Area villagers still have a deep connection to their heritage and the land, which they express through song and dance. Stories about tribal war, fishing and family are told through movement and chanting. Most resort staffers are locals and perform traditional meke a few nights a week. I was fortunate enough to see two performances. Both times, a large group of villagers, young and old, sang together, before the men and women performed their own group routines. The men danced with spears and re-enacted their tribes historic battles with sharp movements and massive leaps.
The areas rainforest is so untouched, it reminded me of an enchanted forest.
Pumpkin patches, bananas and mangoes grow wild, and thick, green canopies hang over ancient-looking trees. A green trail through the forest is covered with sensitive plants -- a shrinking little leaf closes and withers as soon as you touch it. It reopens a few minutes later.
My goal was simple: take a four-hour hike up to the tallest area peak and become a green thumb along the way.
Hudson Mitchell, sales director for Namale and a local Fijian, explained locals still use the rainforest as a natural pharmacy. As our group walked, Mitchell plucked items that could be used in a medicine cabinet -- soursop leaves for insomnia, the stalk of the hibiscus tree for a makeshift toothbrush, the liquid from squashed mile-a-minute leaves as an antiseptic.
The nearby village of Vunidogoloa is noted for its bone healers, he said, and one area resort owner took his son there after he broke his pelvis.
It seems every part of the country has its own folklore. Members of the Sawau tribes can walk on fire, and villagers who live beside shark-infested waters dont get bitten.
Not surprisingly, the view from the peak was worth braving the sweaty humidity.
On the trek down, we cooled off by taking a dip in a natural hillside waterfall. We picked leaves from a lemon tree and rushed back to plop them in hot water and infuse fresh herbal tea.
Many Fijians are devoutly religious. Theyre also known for their stunning singing voices, and I went to check out the music one Sunday morning at the church in Vivila, a small village nestled on a hillside overlooking the ocean.
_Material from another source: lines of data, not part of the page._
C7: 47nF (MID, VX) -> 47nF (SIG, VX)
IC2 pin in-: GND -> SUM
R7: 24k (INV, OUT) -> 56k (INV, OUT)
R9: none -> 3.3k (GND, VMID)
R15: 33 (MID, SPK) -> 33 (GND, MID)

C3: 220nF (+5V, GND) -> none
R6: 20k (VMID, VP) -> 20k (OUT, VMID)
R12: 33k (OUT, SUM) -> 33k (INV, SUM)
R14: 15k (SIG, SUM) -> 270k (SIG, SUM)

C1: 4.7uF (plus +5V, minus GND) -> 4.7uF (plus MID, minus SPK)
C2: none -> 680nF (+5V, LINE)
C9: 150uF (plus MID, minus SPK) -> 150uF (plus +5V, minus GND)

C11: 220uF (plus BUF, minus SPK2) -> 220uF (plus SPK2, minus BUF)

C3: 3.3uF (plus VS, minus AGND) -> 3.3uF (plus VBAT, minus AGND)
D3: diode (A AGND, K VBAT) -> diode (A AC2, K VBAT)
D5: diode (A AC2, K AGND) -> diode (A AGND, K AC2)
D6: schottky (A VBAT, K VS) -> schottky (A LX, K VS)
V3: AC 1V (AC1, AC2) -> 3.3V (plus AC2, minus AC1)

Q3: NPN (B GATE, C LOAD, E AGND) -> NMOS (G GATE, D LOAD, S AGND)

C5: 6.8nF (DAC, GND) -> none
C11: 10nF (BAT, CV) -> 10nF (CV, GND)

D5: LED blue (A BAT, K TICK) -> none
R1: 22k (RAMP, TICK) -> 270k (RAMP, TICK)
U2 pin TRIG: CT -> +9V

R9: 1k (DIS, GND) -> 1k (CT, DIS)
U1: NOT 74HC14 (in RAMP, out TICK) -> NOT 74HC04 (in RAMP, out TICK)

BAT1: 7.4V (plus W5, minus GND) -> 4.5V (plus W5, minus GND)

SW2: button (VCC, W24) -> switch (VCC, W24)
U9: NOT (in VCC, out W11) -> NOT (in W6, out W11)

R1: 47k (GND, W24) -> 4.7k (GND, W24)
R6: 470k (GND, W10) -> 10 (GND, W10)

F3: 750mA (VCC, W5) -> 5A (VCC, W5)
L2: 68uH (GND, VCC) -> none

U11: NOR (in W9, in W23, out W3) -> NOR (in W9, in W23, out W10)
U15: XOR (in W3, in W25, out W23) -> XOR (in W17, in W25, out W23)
Church is a formal affair and despite the heat, women wear sarongs or dresses that cover their knees and shoulders, and men wear shirts and ties, sometimes with sarongs, too. The chorus sang with no accompaniment, save for a man in a pew who kept the beat by pounding his palm on a worn, leather-bound Bible. Their powerful voices filled the tiny chapel, decorated simply with birds of paradise.
Our guide Lai took us for a walk through the area, where I saw kava root drying on metal sheets in the sun. I told him about my hunt for the real Fiji experience, and he explained quite simply the soul of the country is in its people.
"This," he said, holding his hand atop his heart, "is the real Fiji."
All about the coconut
Coconut is a staple in Fiji, and not just to eat. Heres a few ways I enjoyed the coconut while on the island:
-- Shaved coconut: as a scrub for legs and feet.
-- Coconut oil: used as massage oil and moisturizer.
-- Roasted coconut: delicious with spicy chili sauce.
-- Hollowed-out coconut: just as delicious when filled with rum.
-- Coconut water: healthy and refreshing.
-- Raw coconut meat: a bit slippery in texture but rich and satisfying nonetheless.
-- Extra-virgin coconut oil: some locals take a spoonful every morning, which they say is good for the body.
IF YOU GO:
How to get there:
Air Pacific runs overnight flights to Nadi, Fiji, from Los Angeles.
From Nadi, Air Pacific runs regional flights to Savusavu.
-- Bug spray is a must. While you run a slim chance of bumping into a fellow Winnipegger in this exotic locale, the mosquitoes can still find you.
-- Take an underwater camera. Savusavu is known for its dive sites, where you can see schools of hammerhead sharks and barracudas.
-- Prepare for the heat. Drink water, pack sunscreen and gear up to be hot. Even on cloudy days, the Fijian heat is humid and sweaty.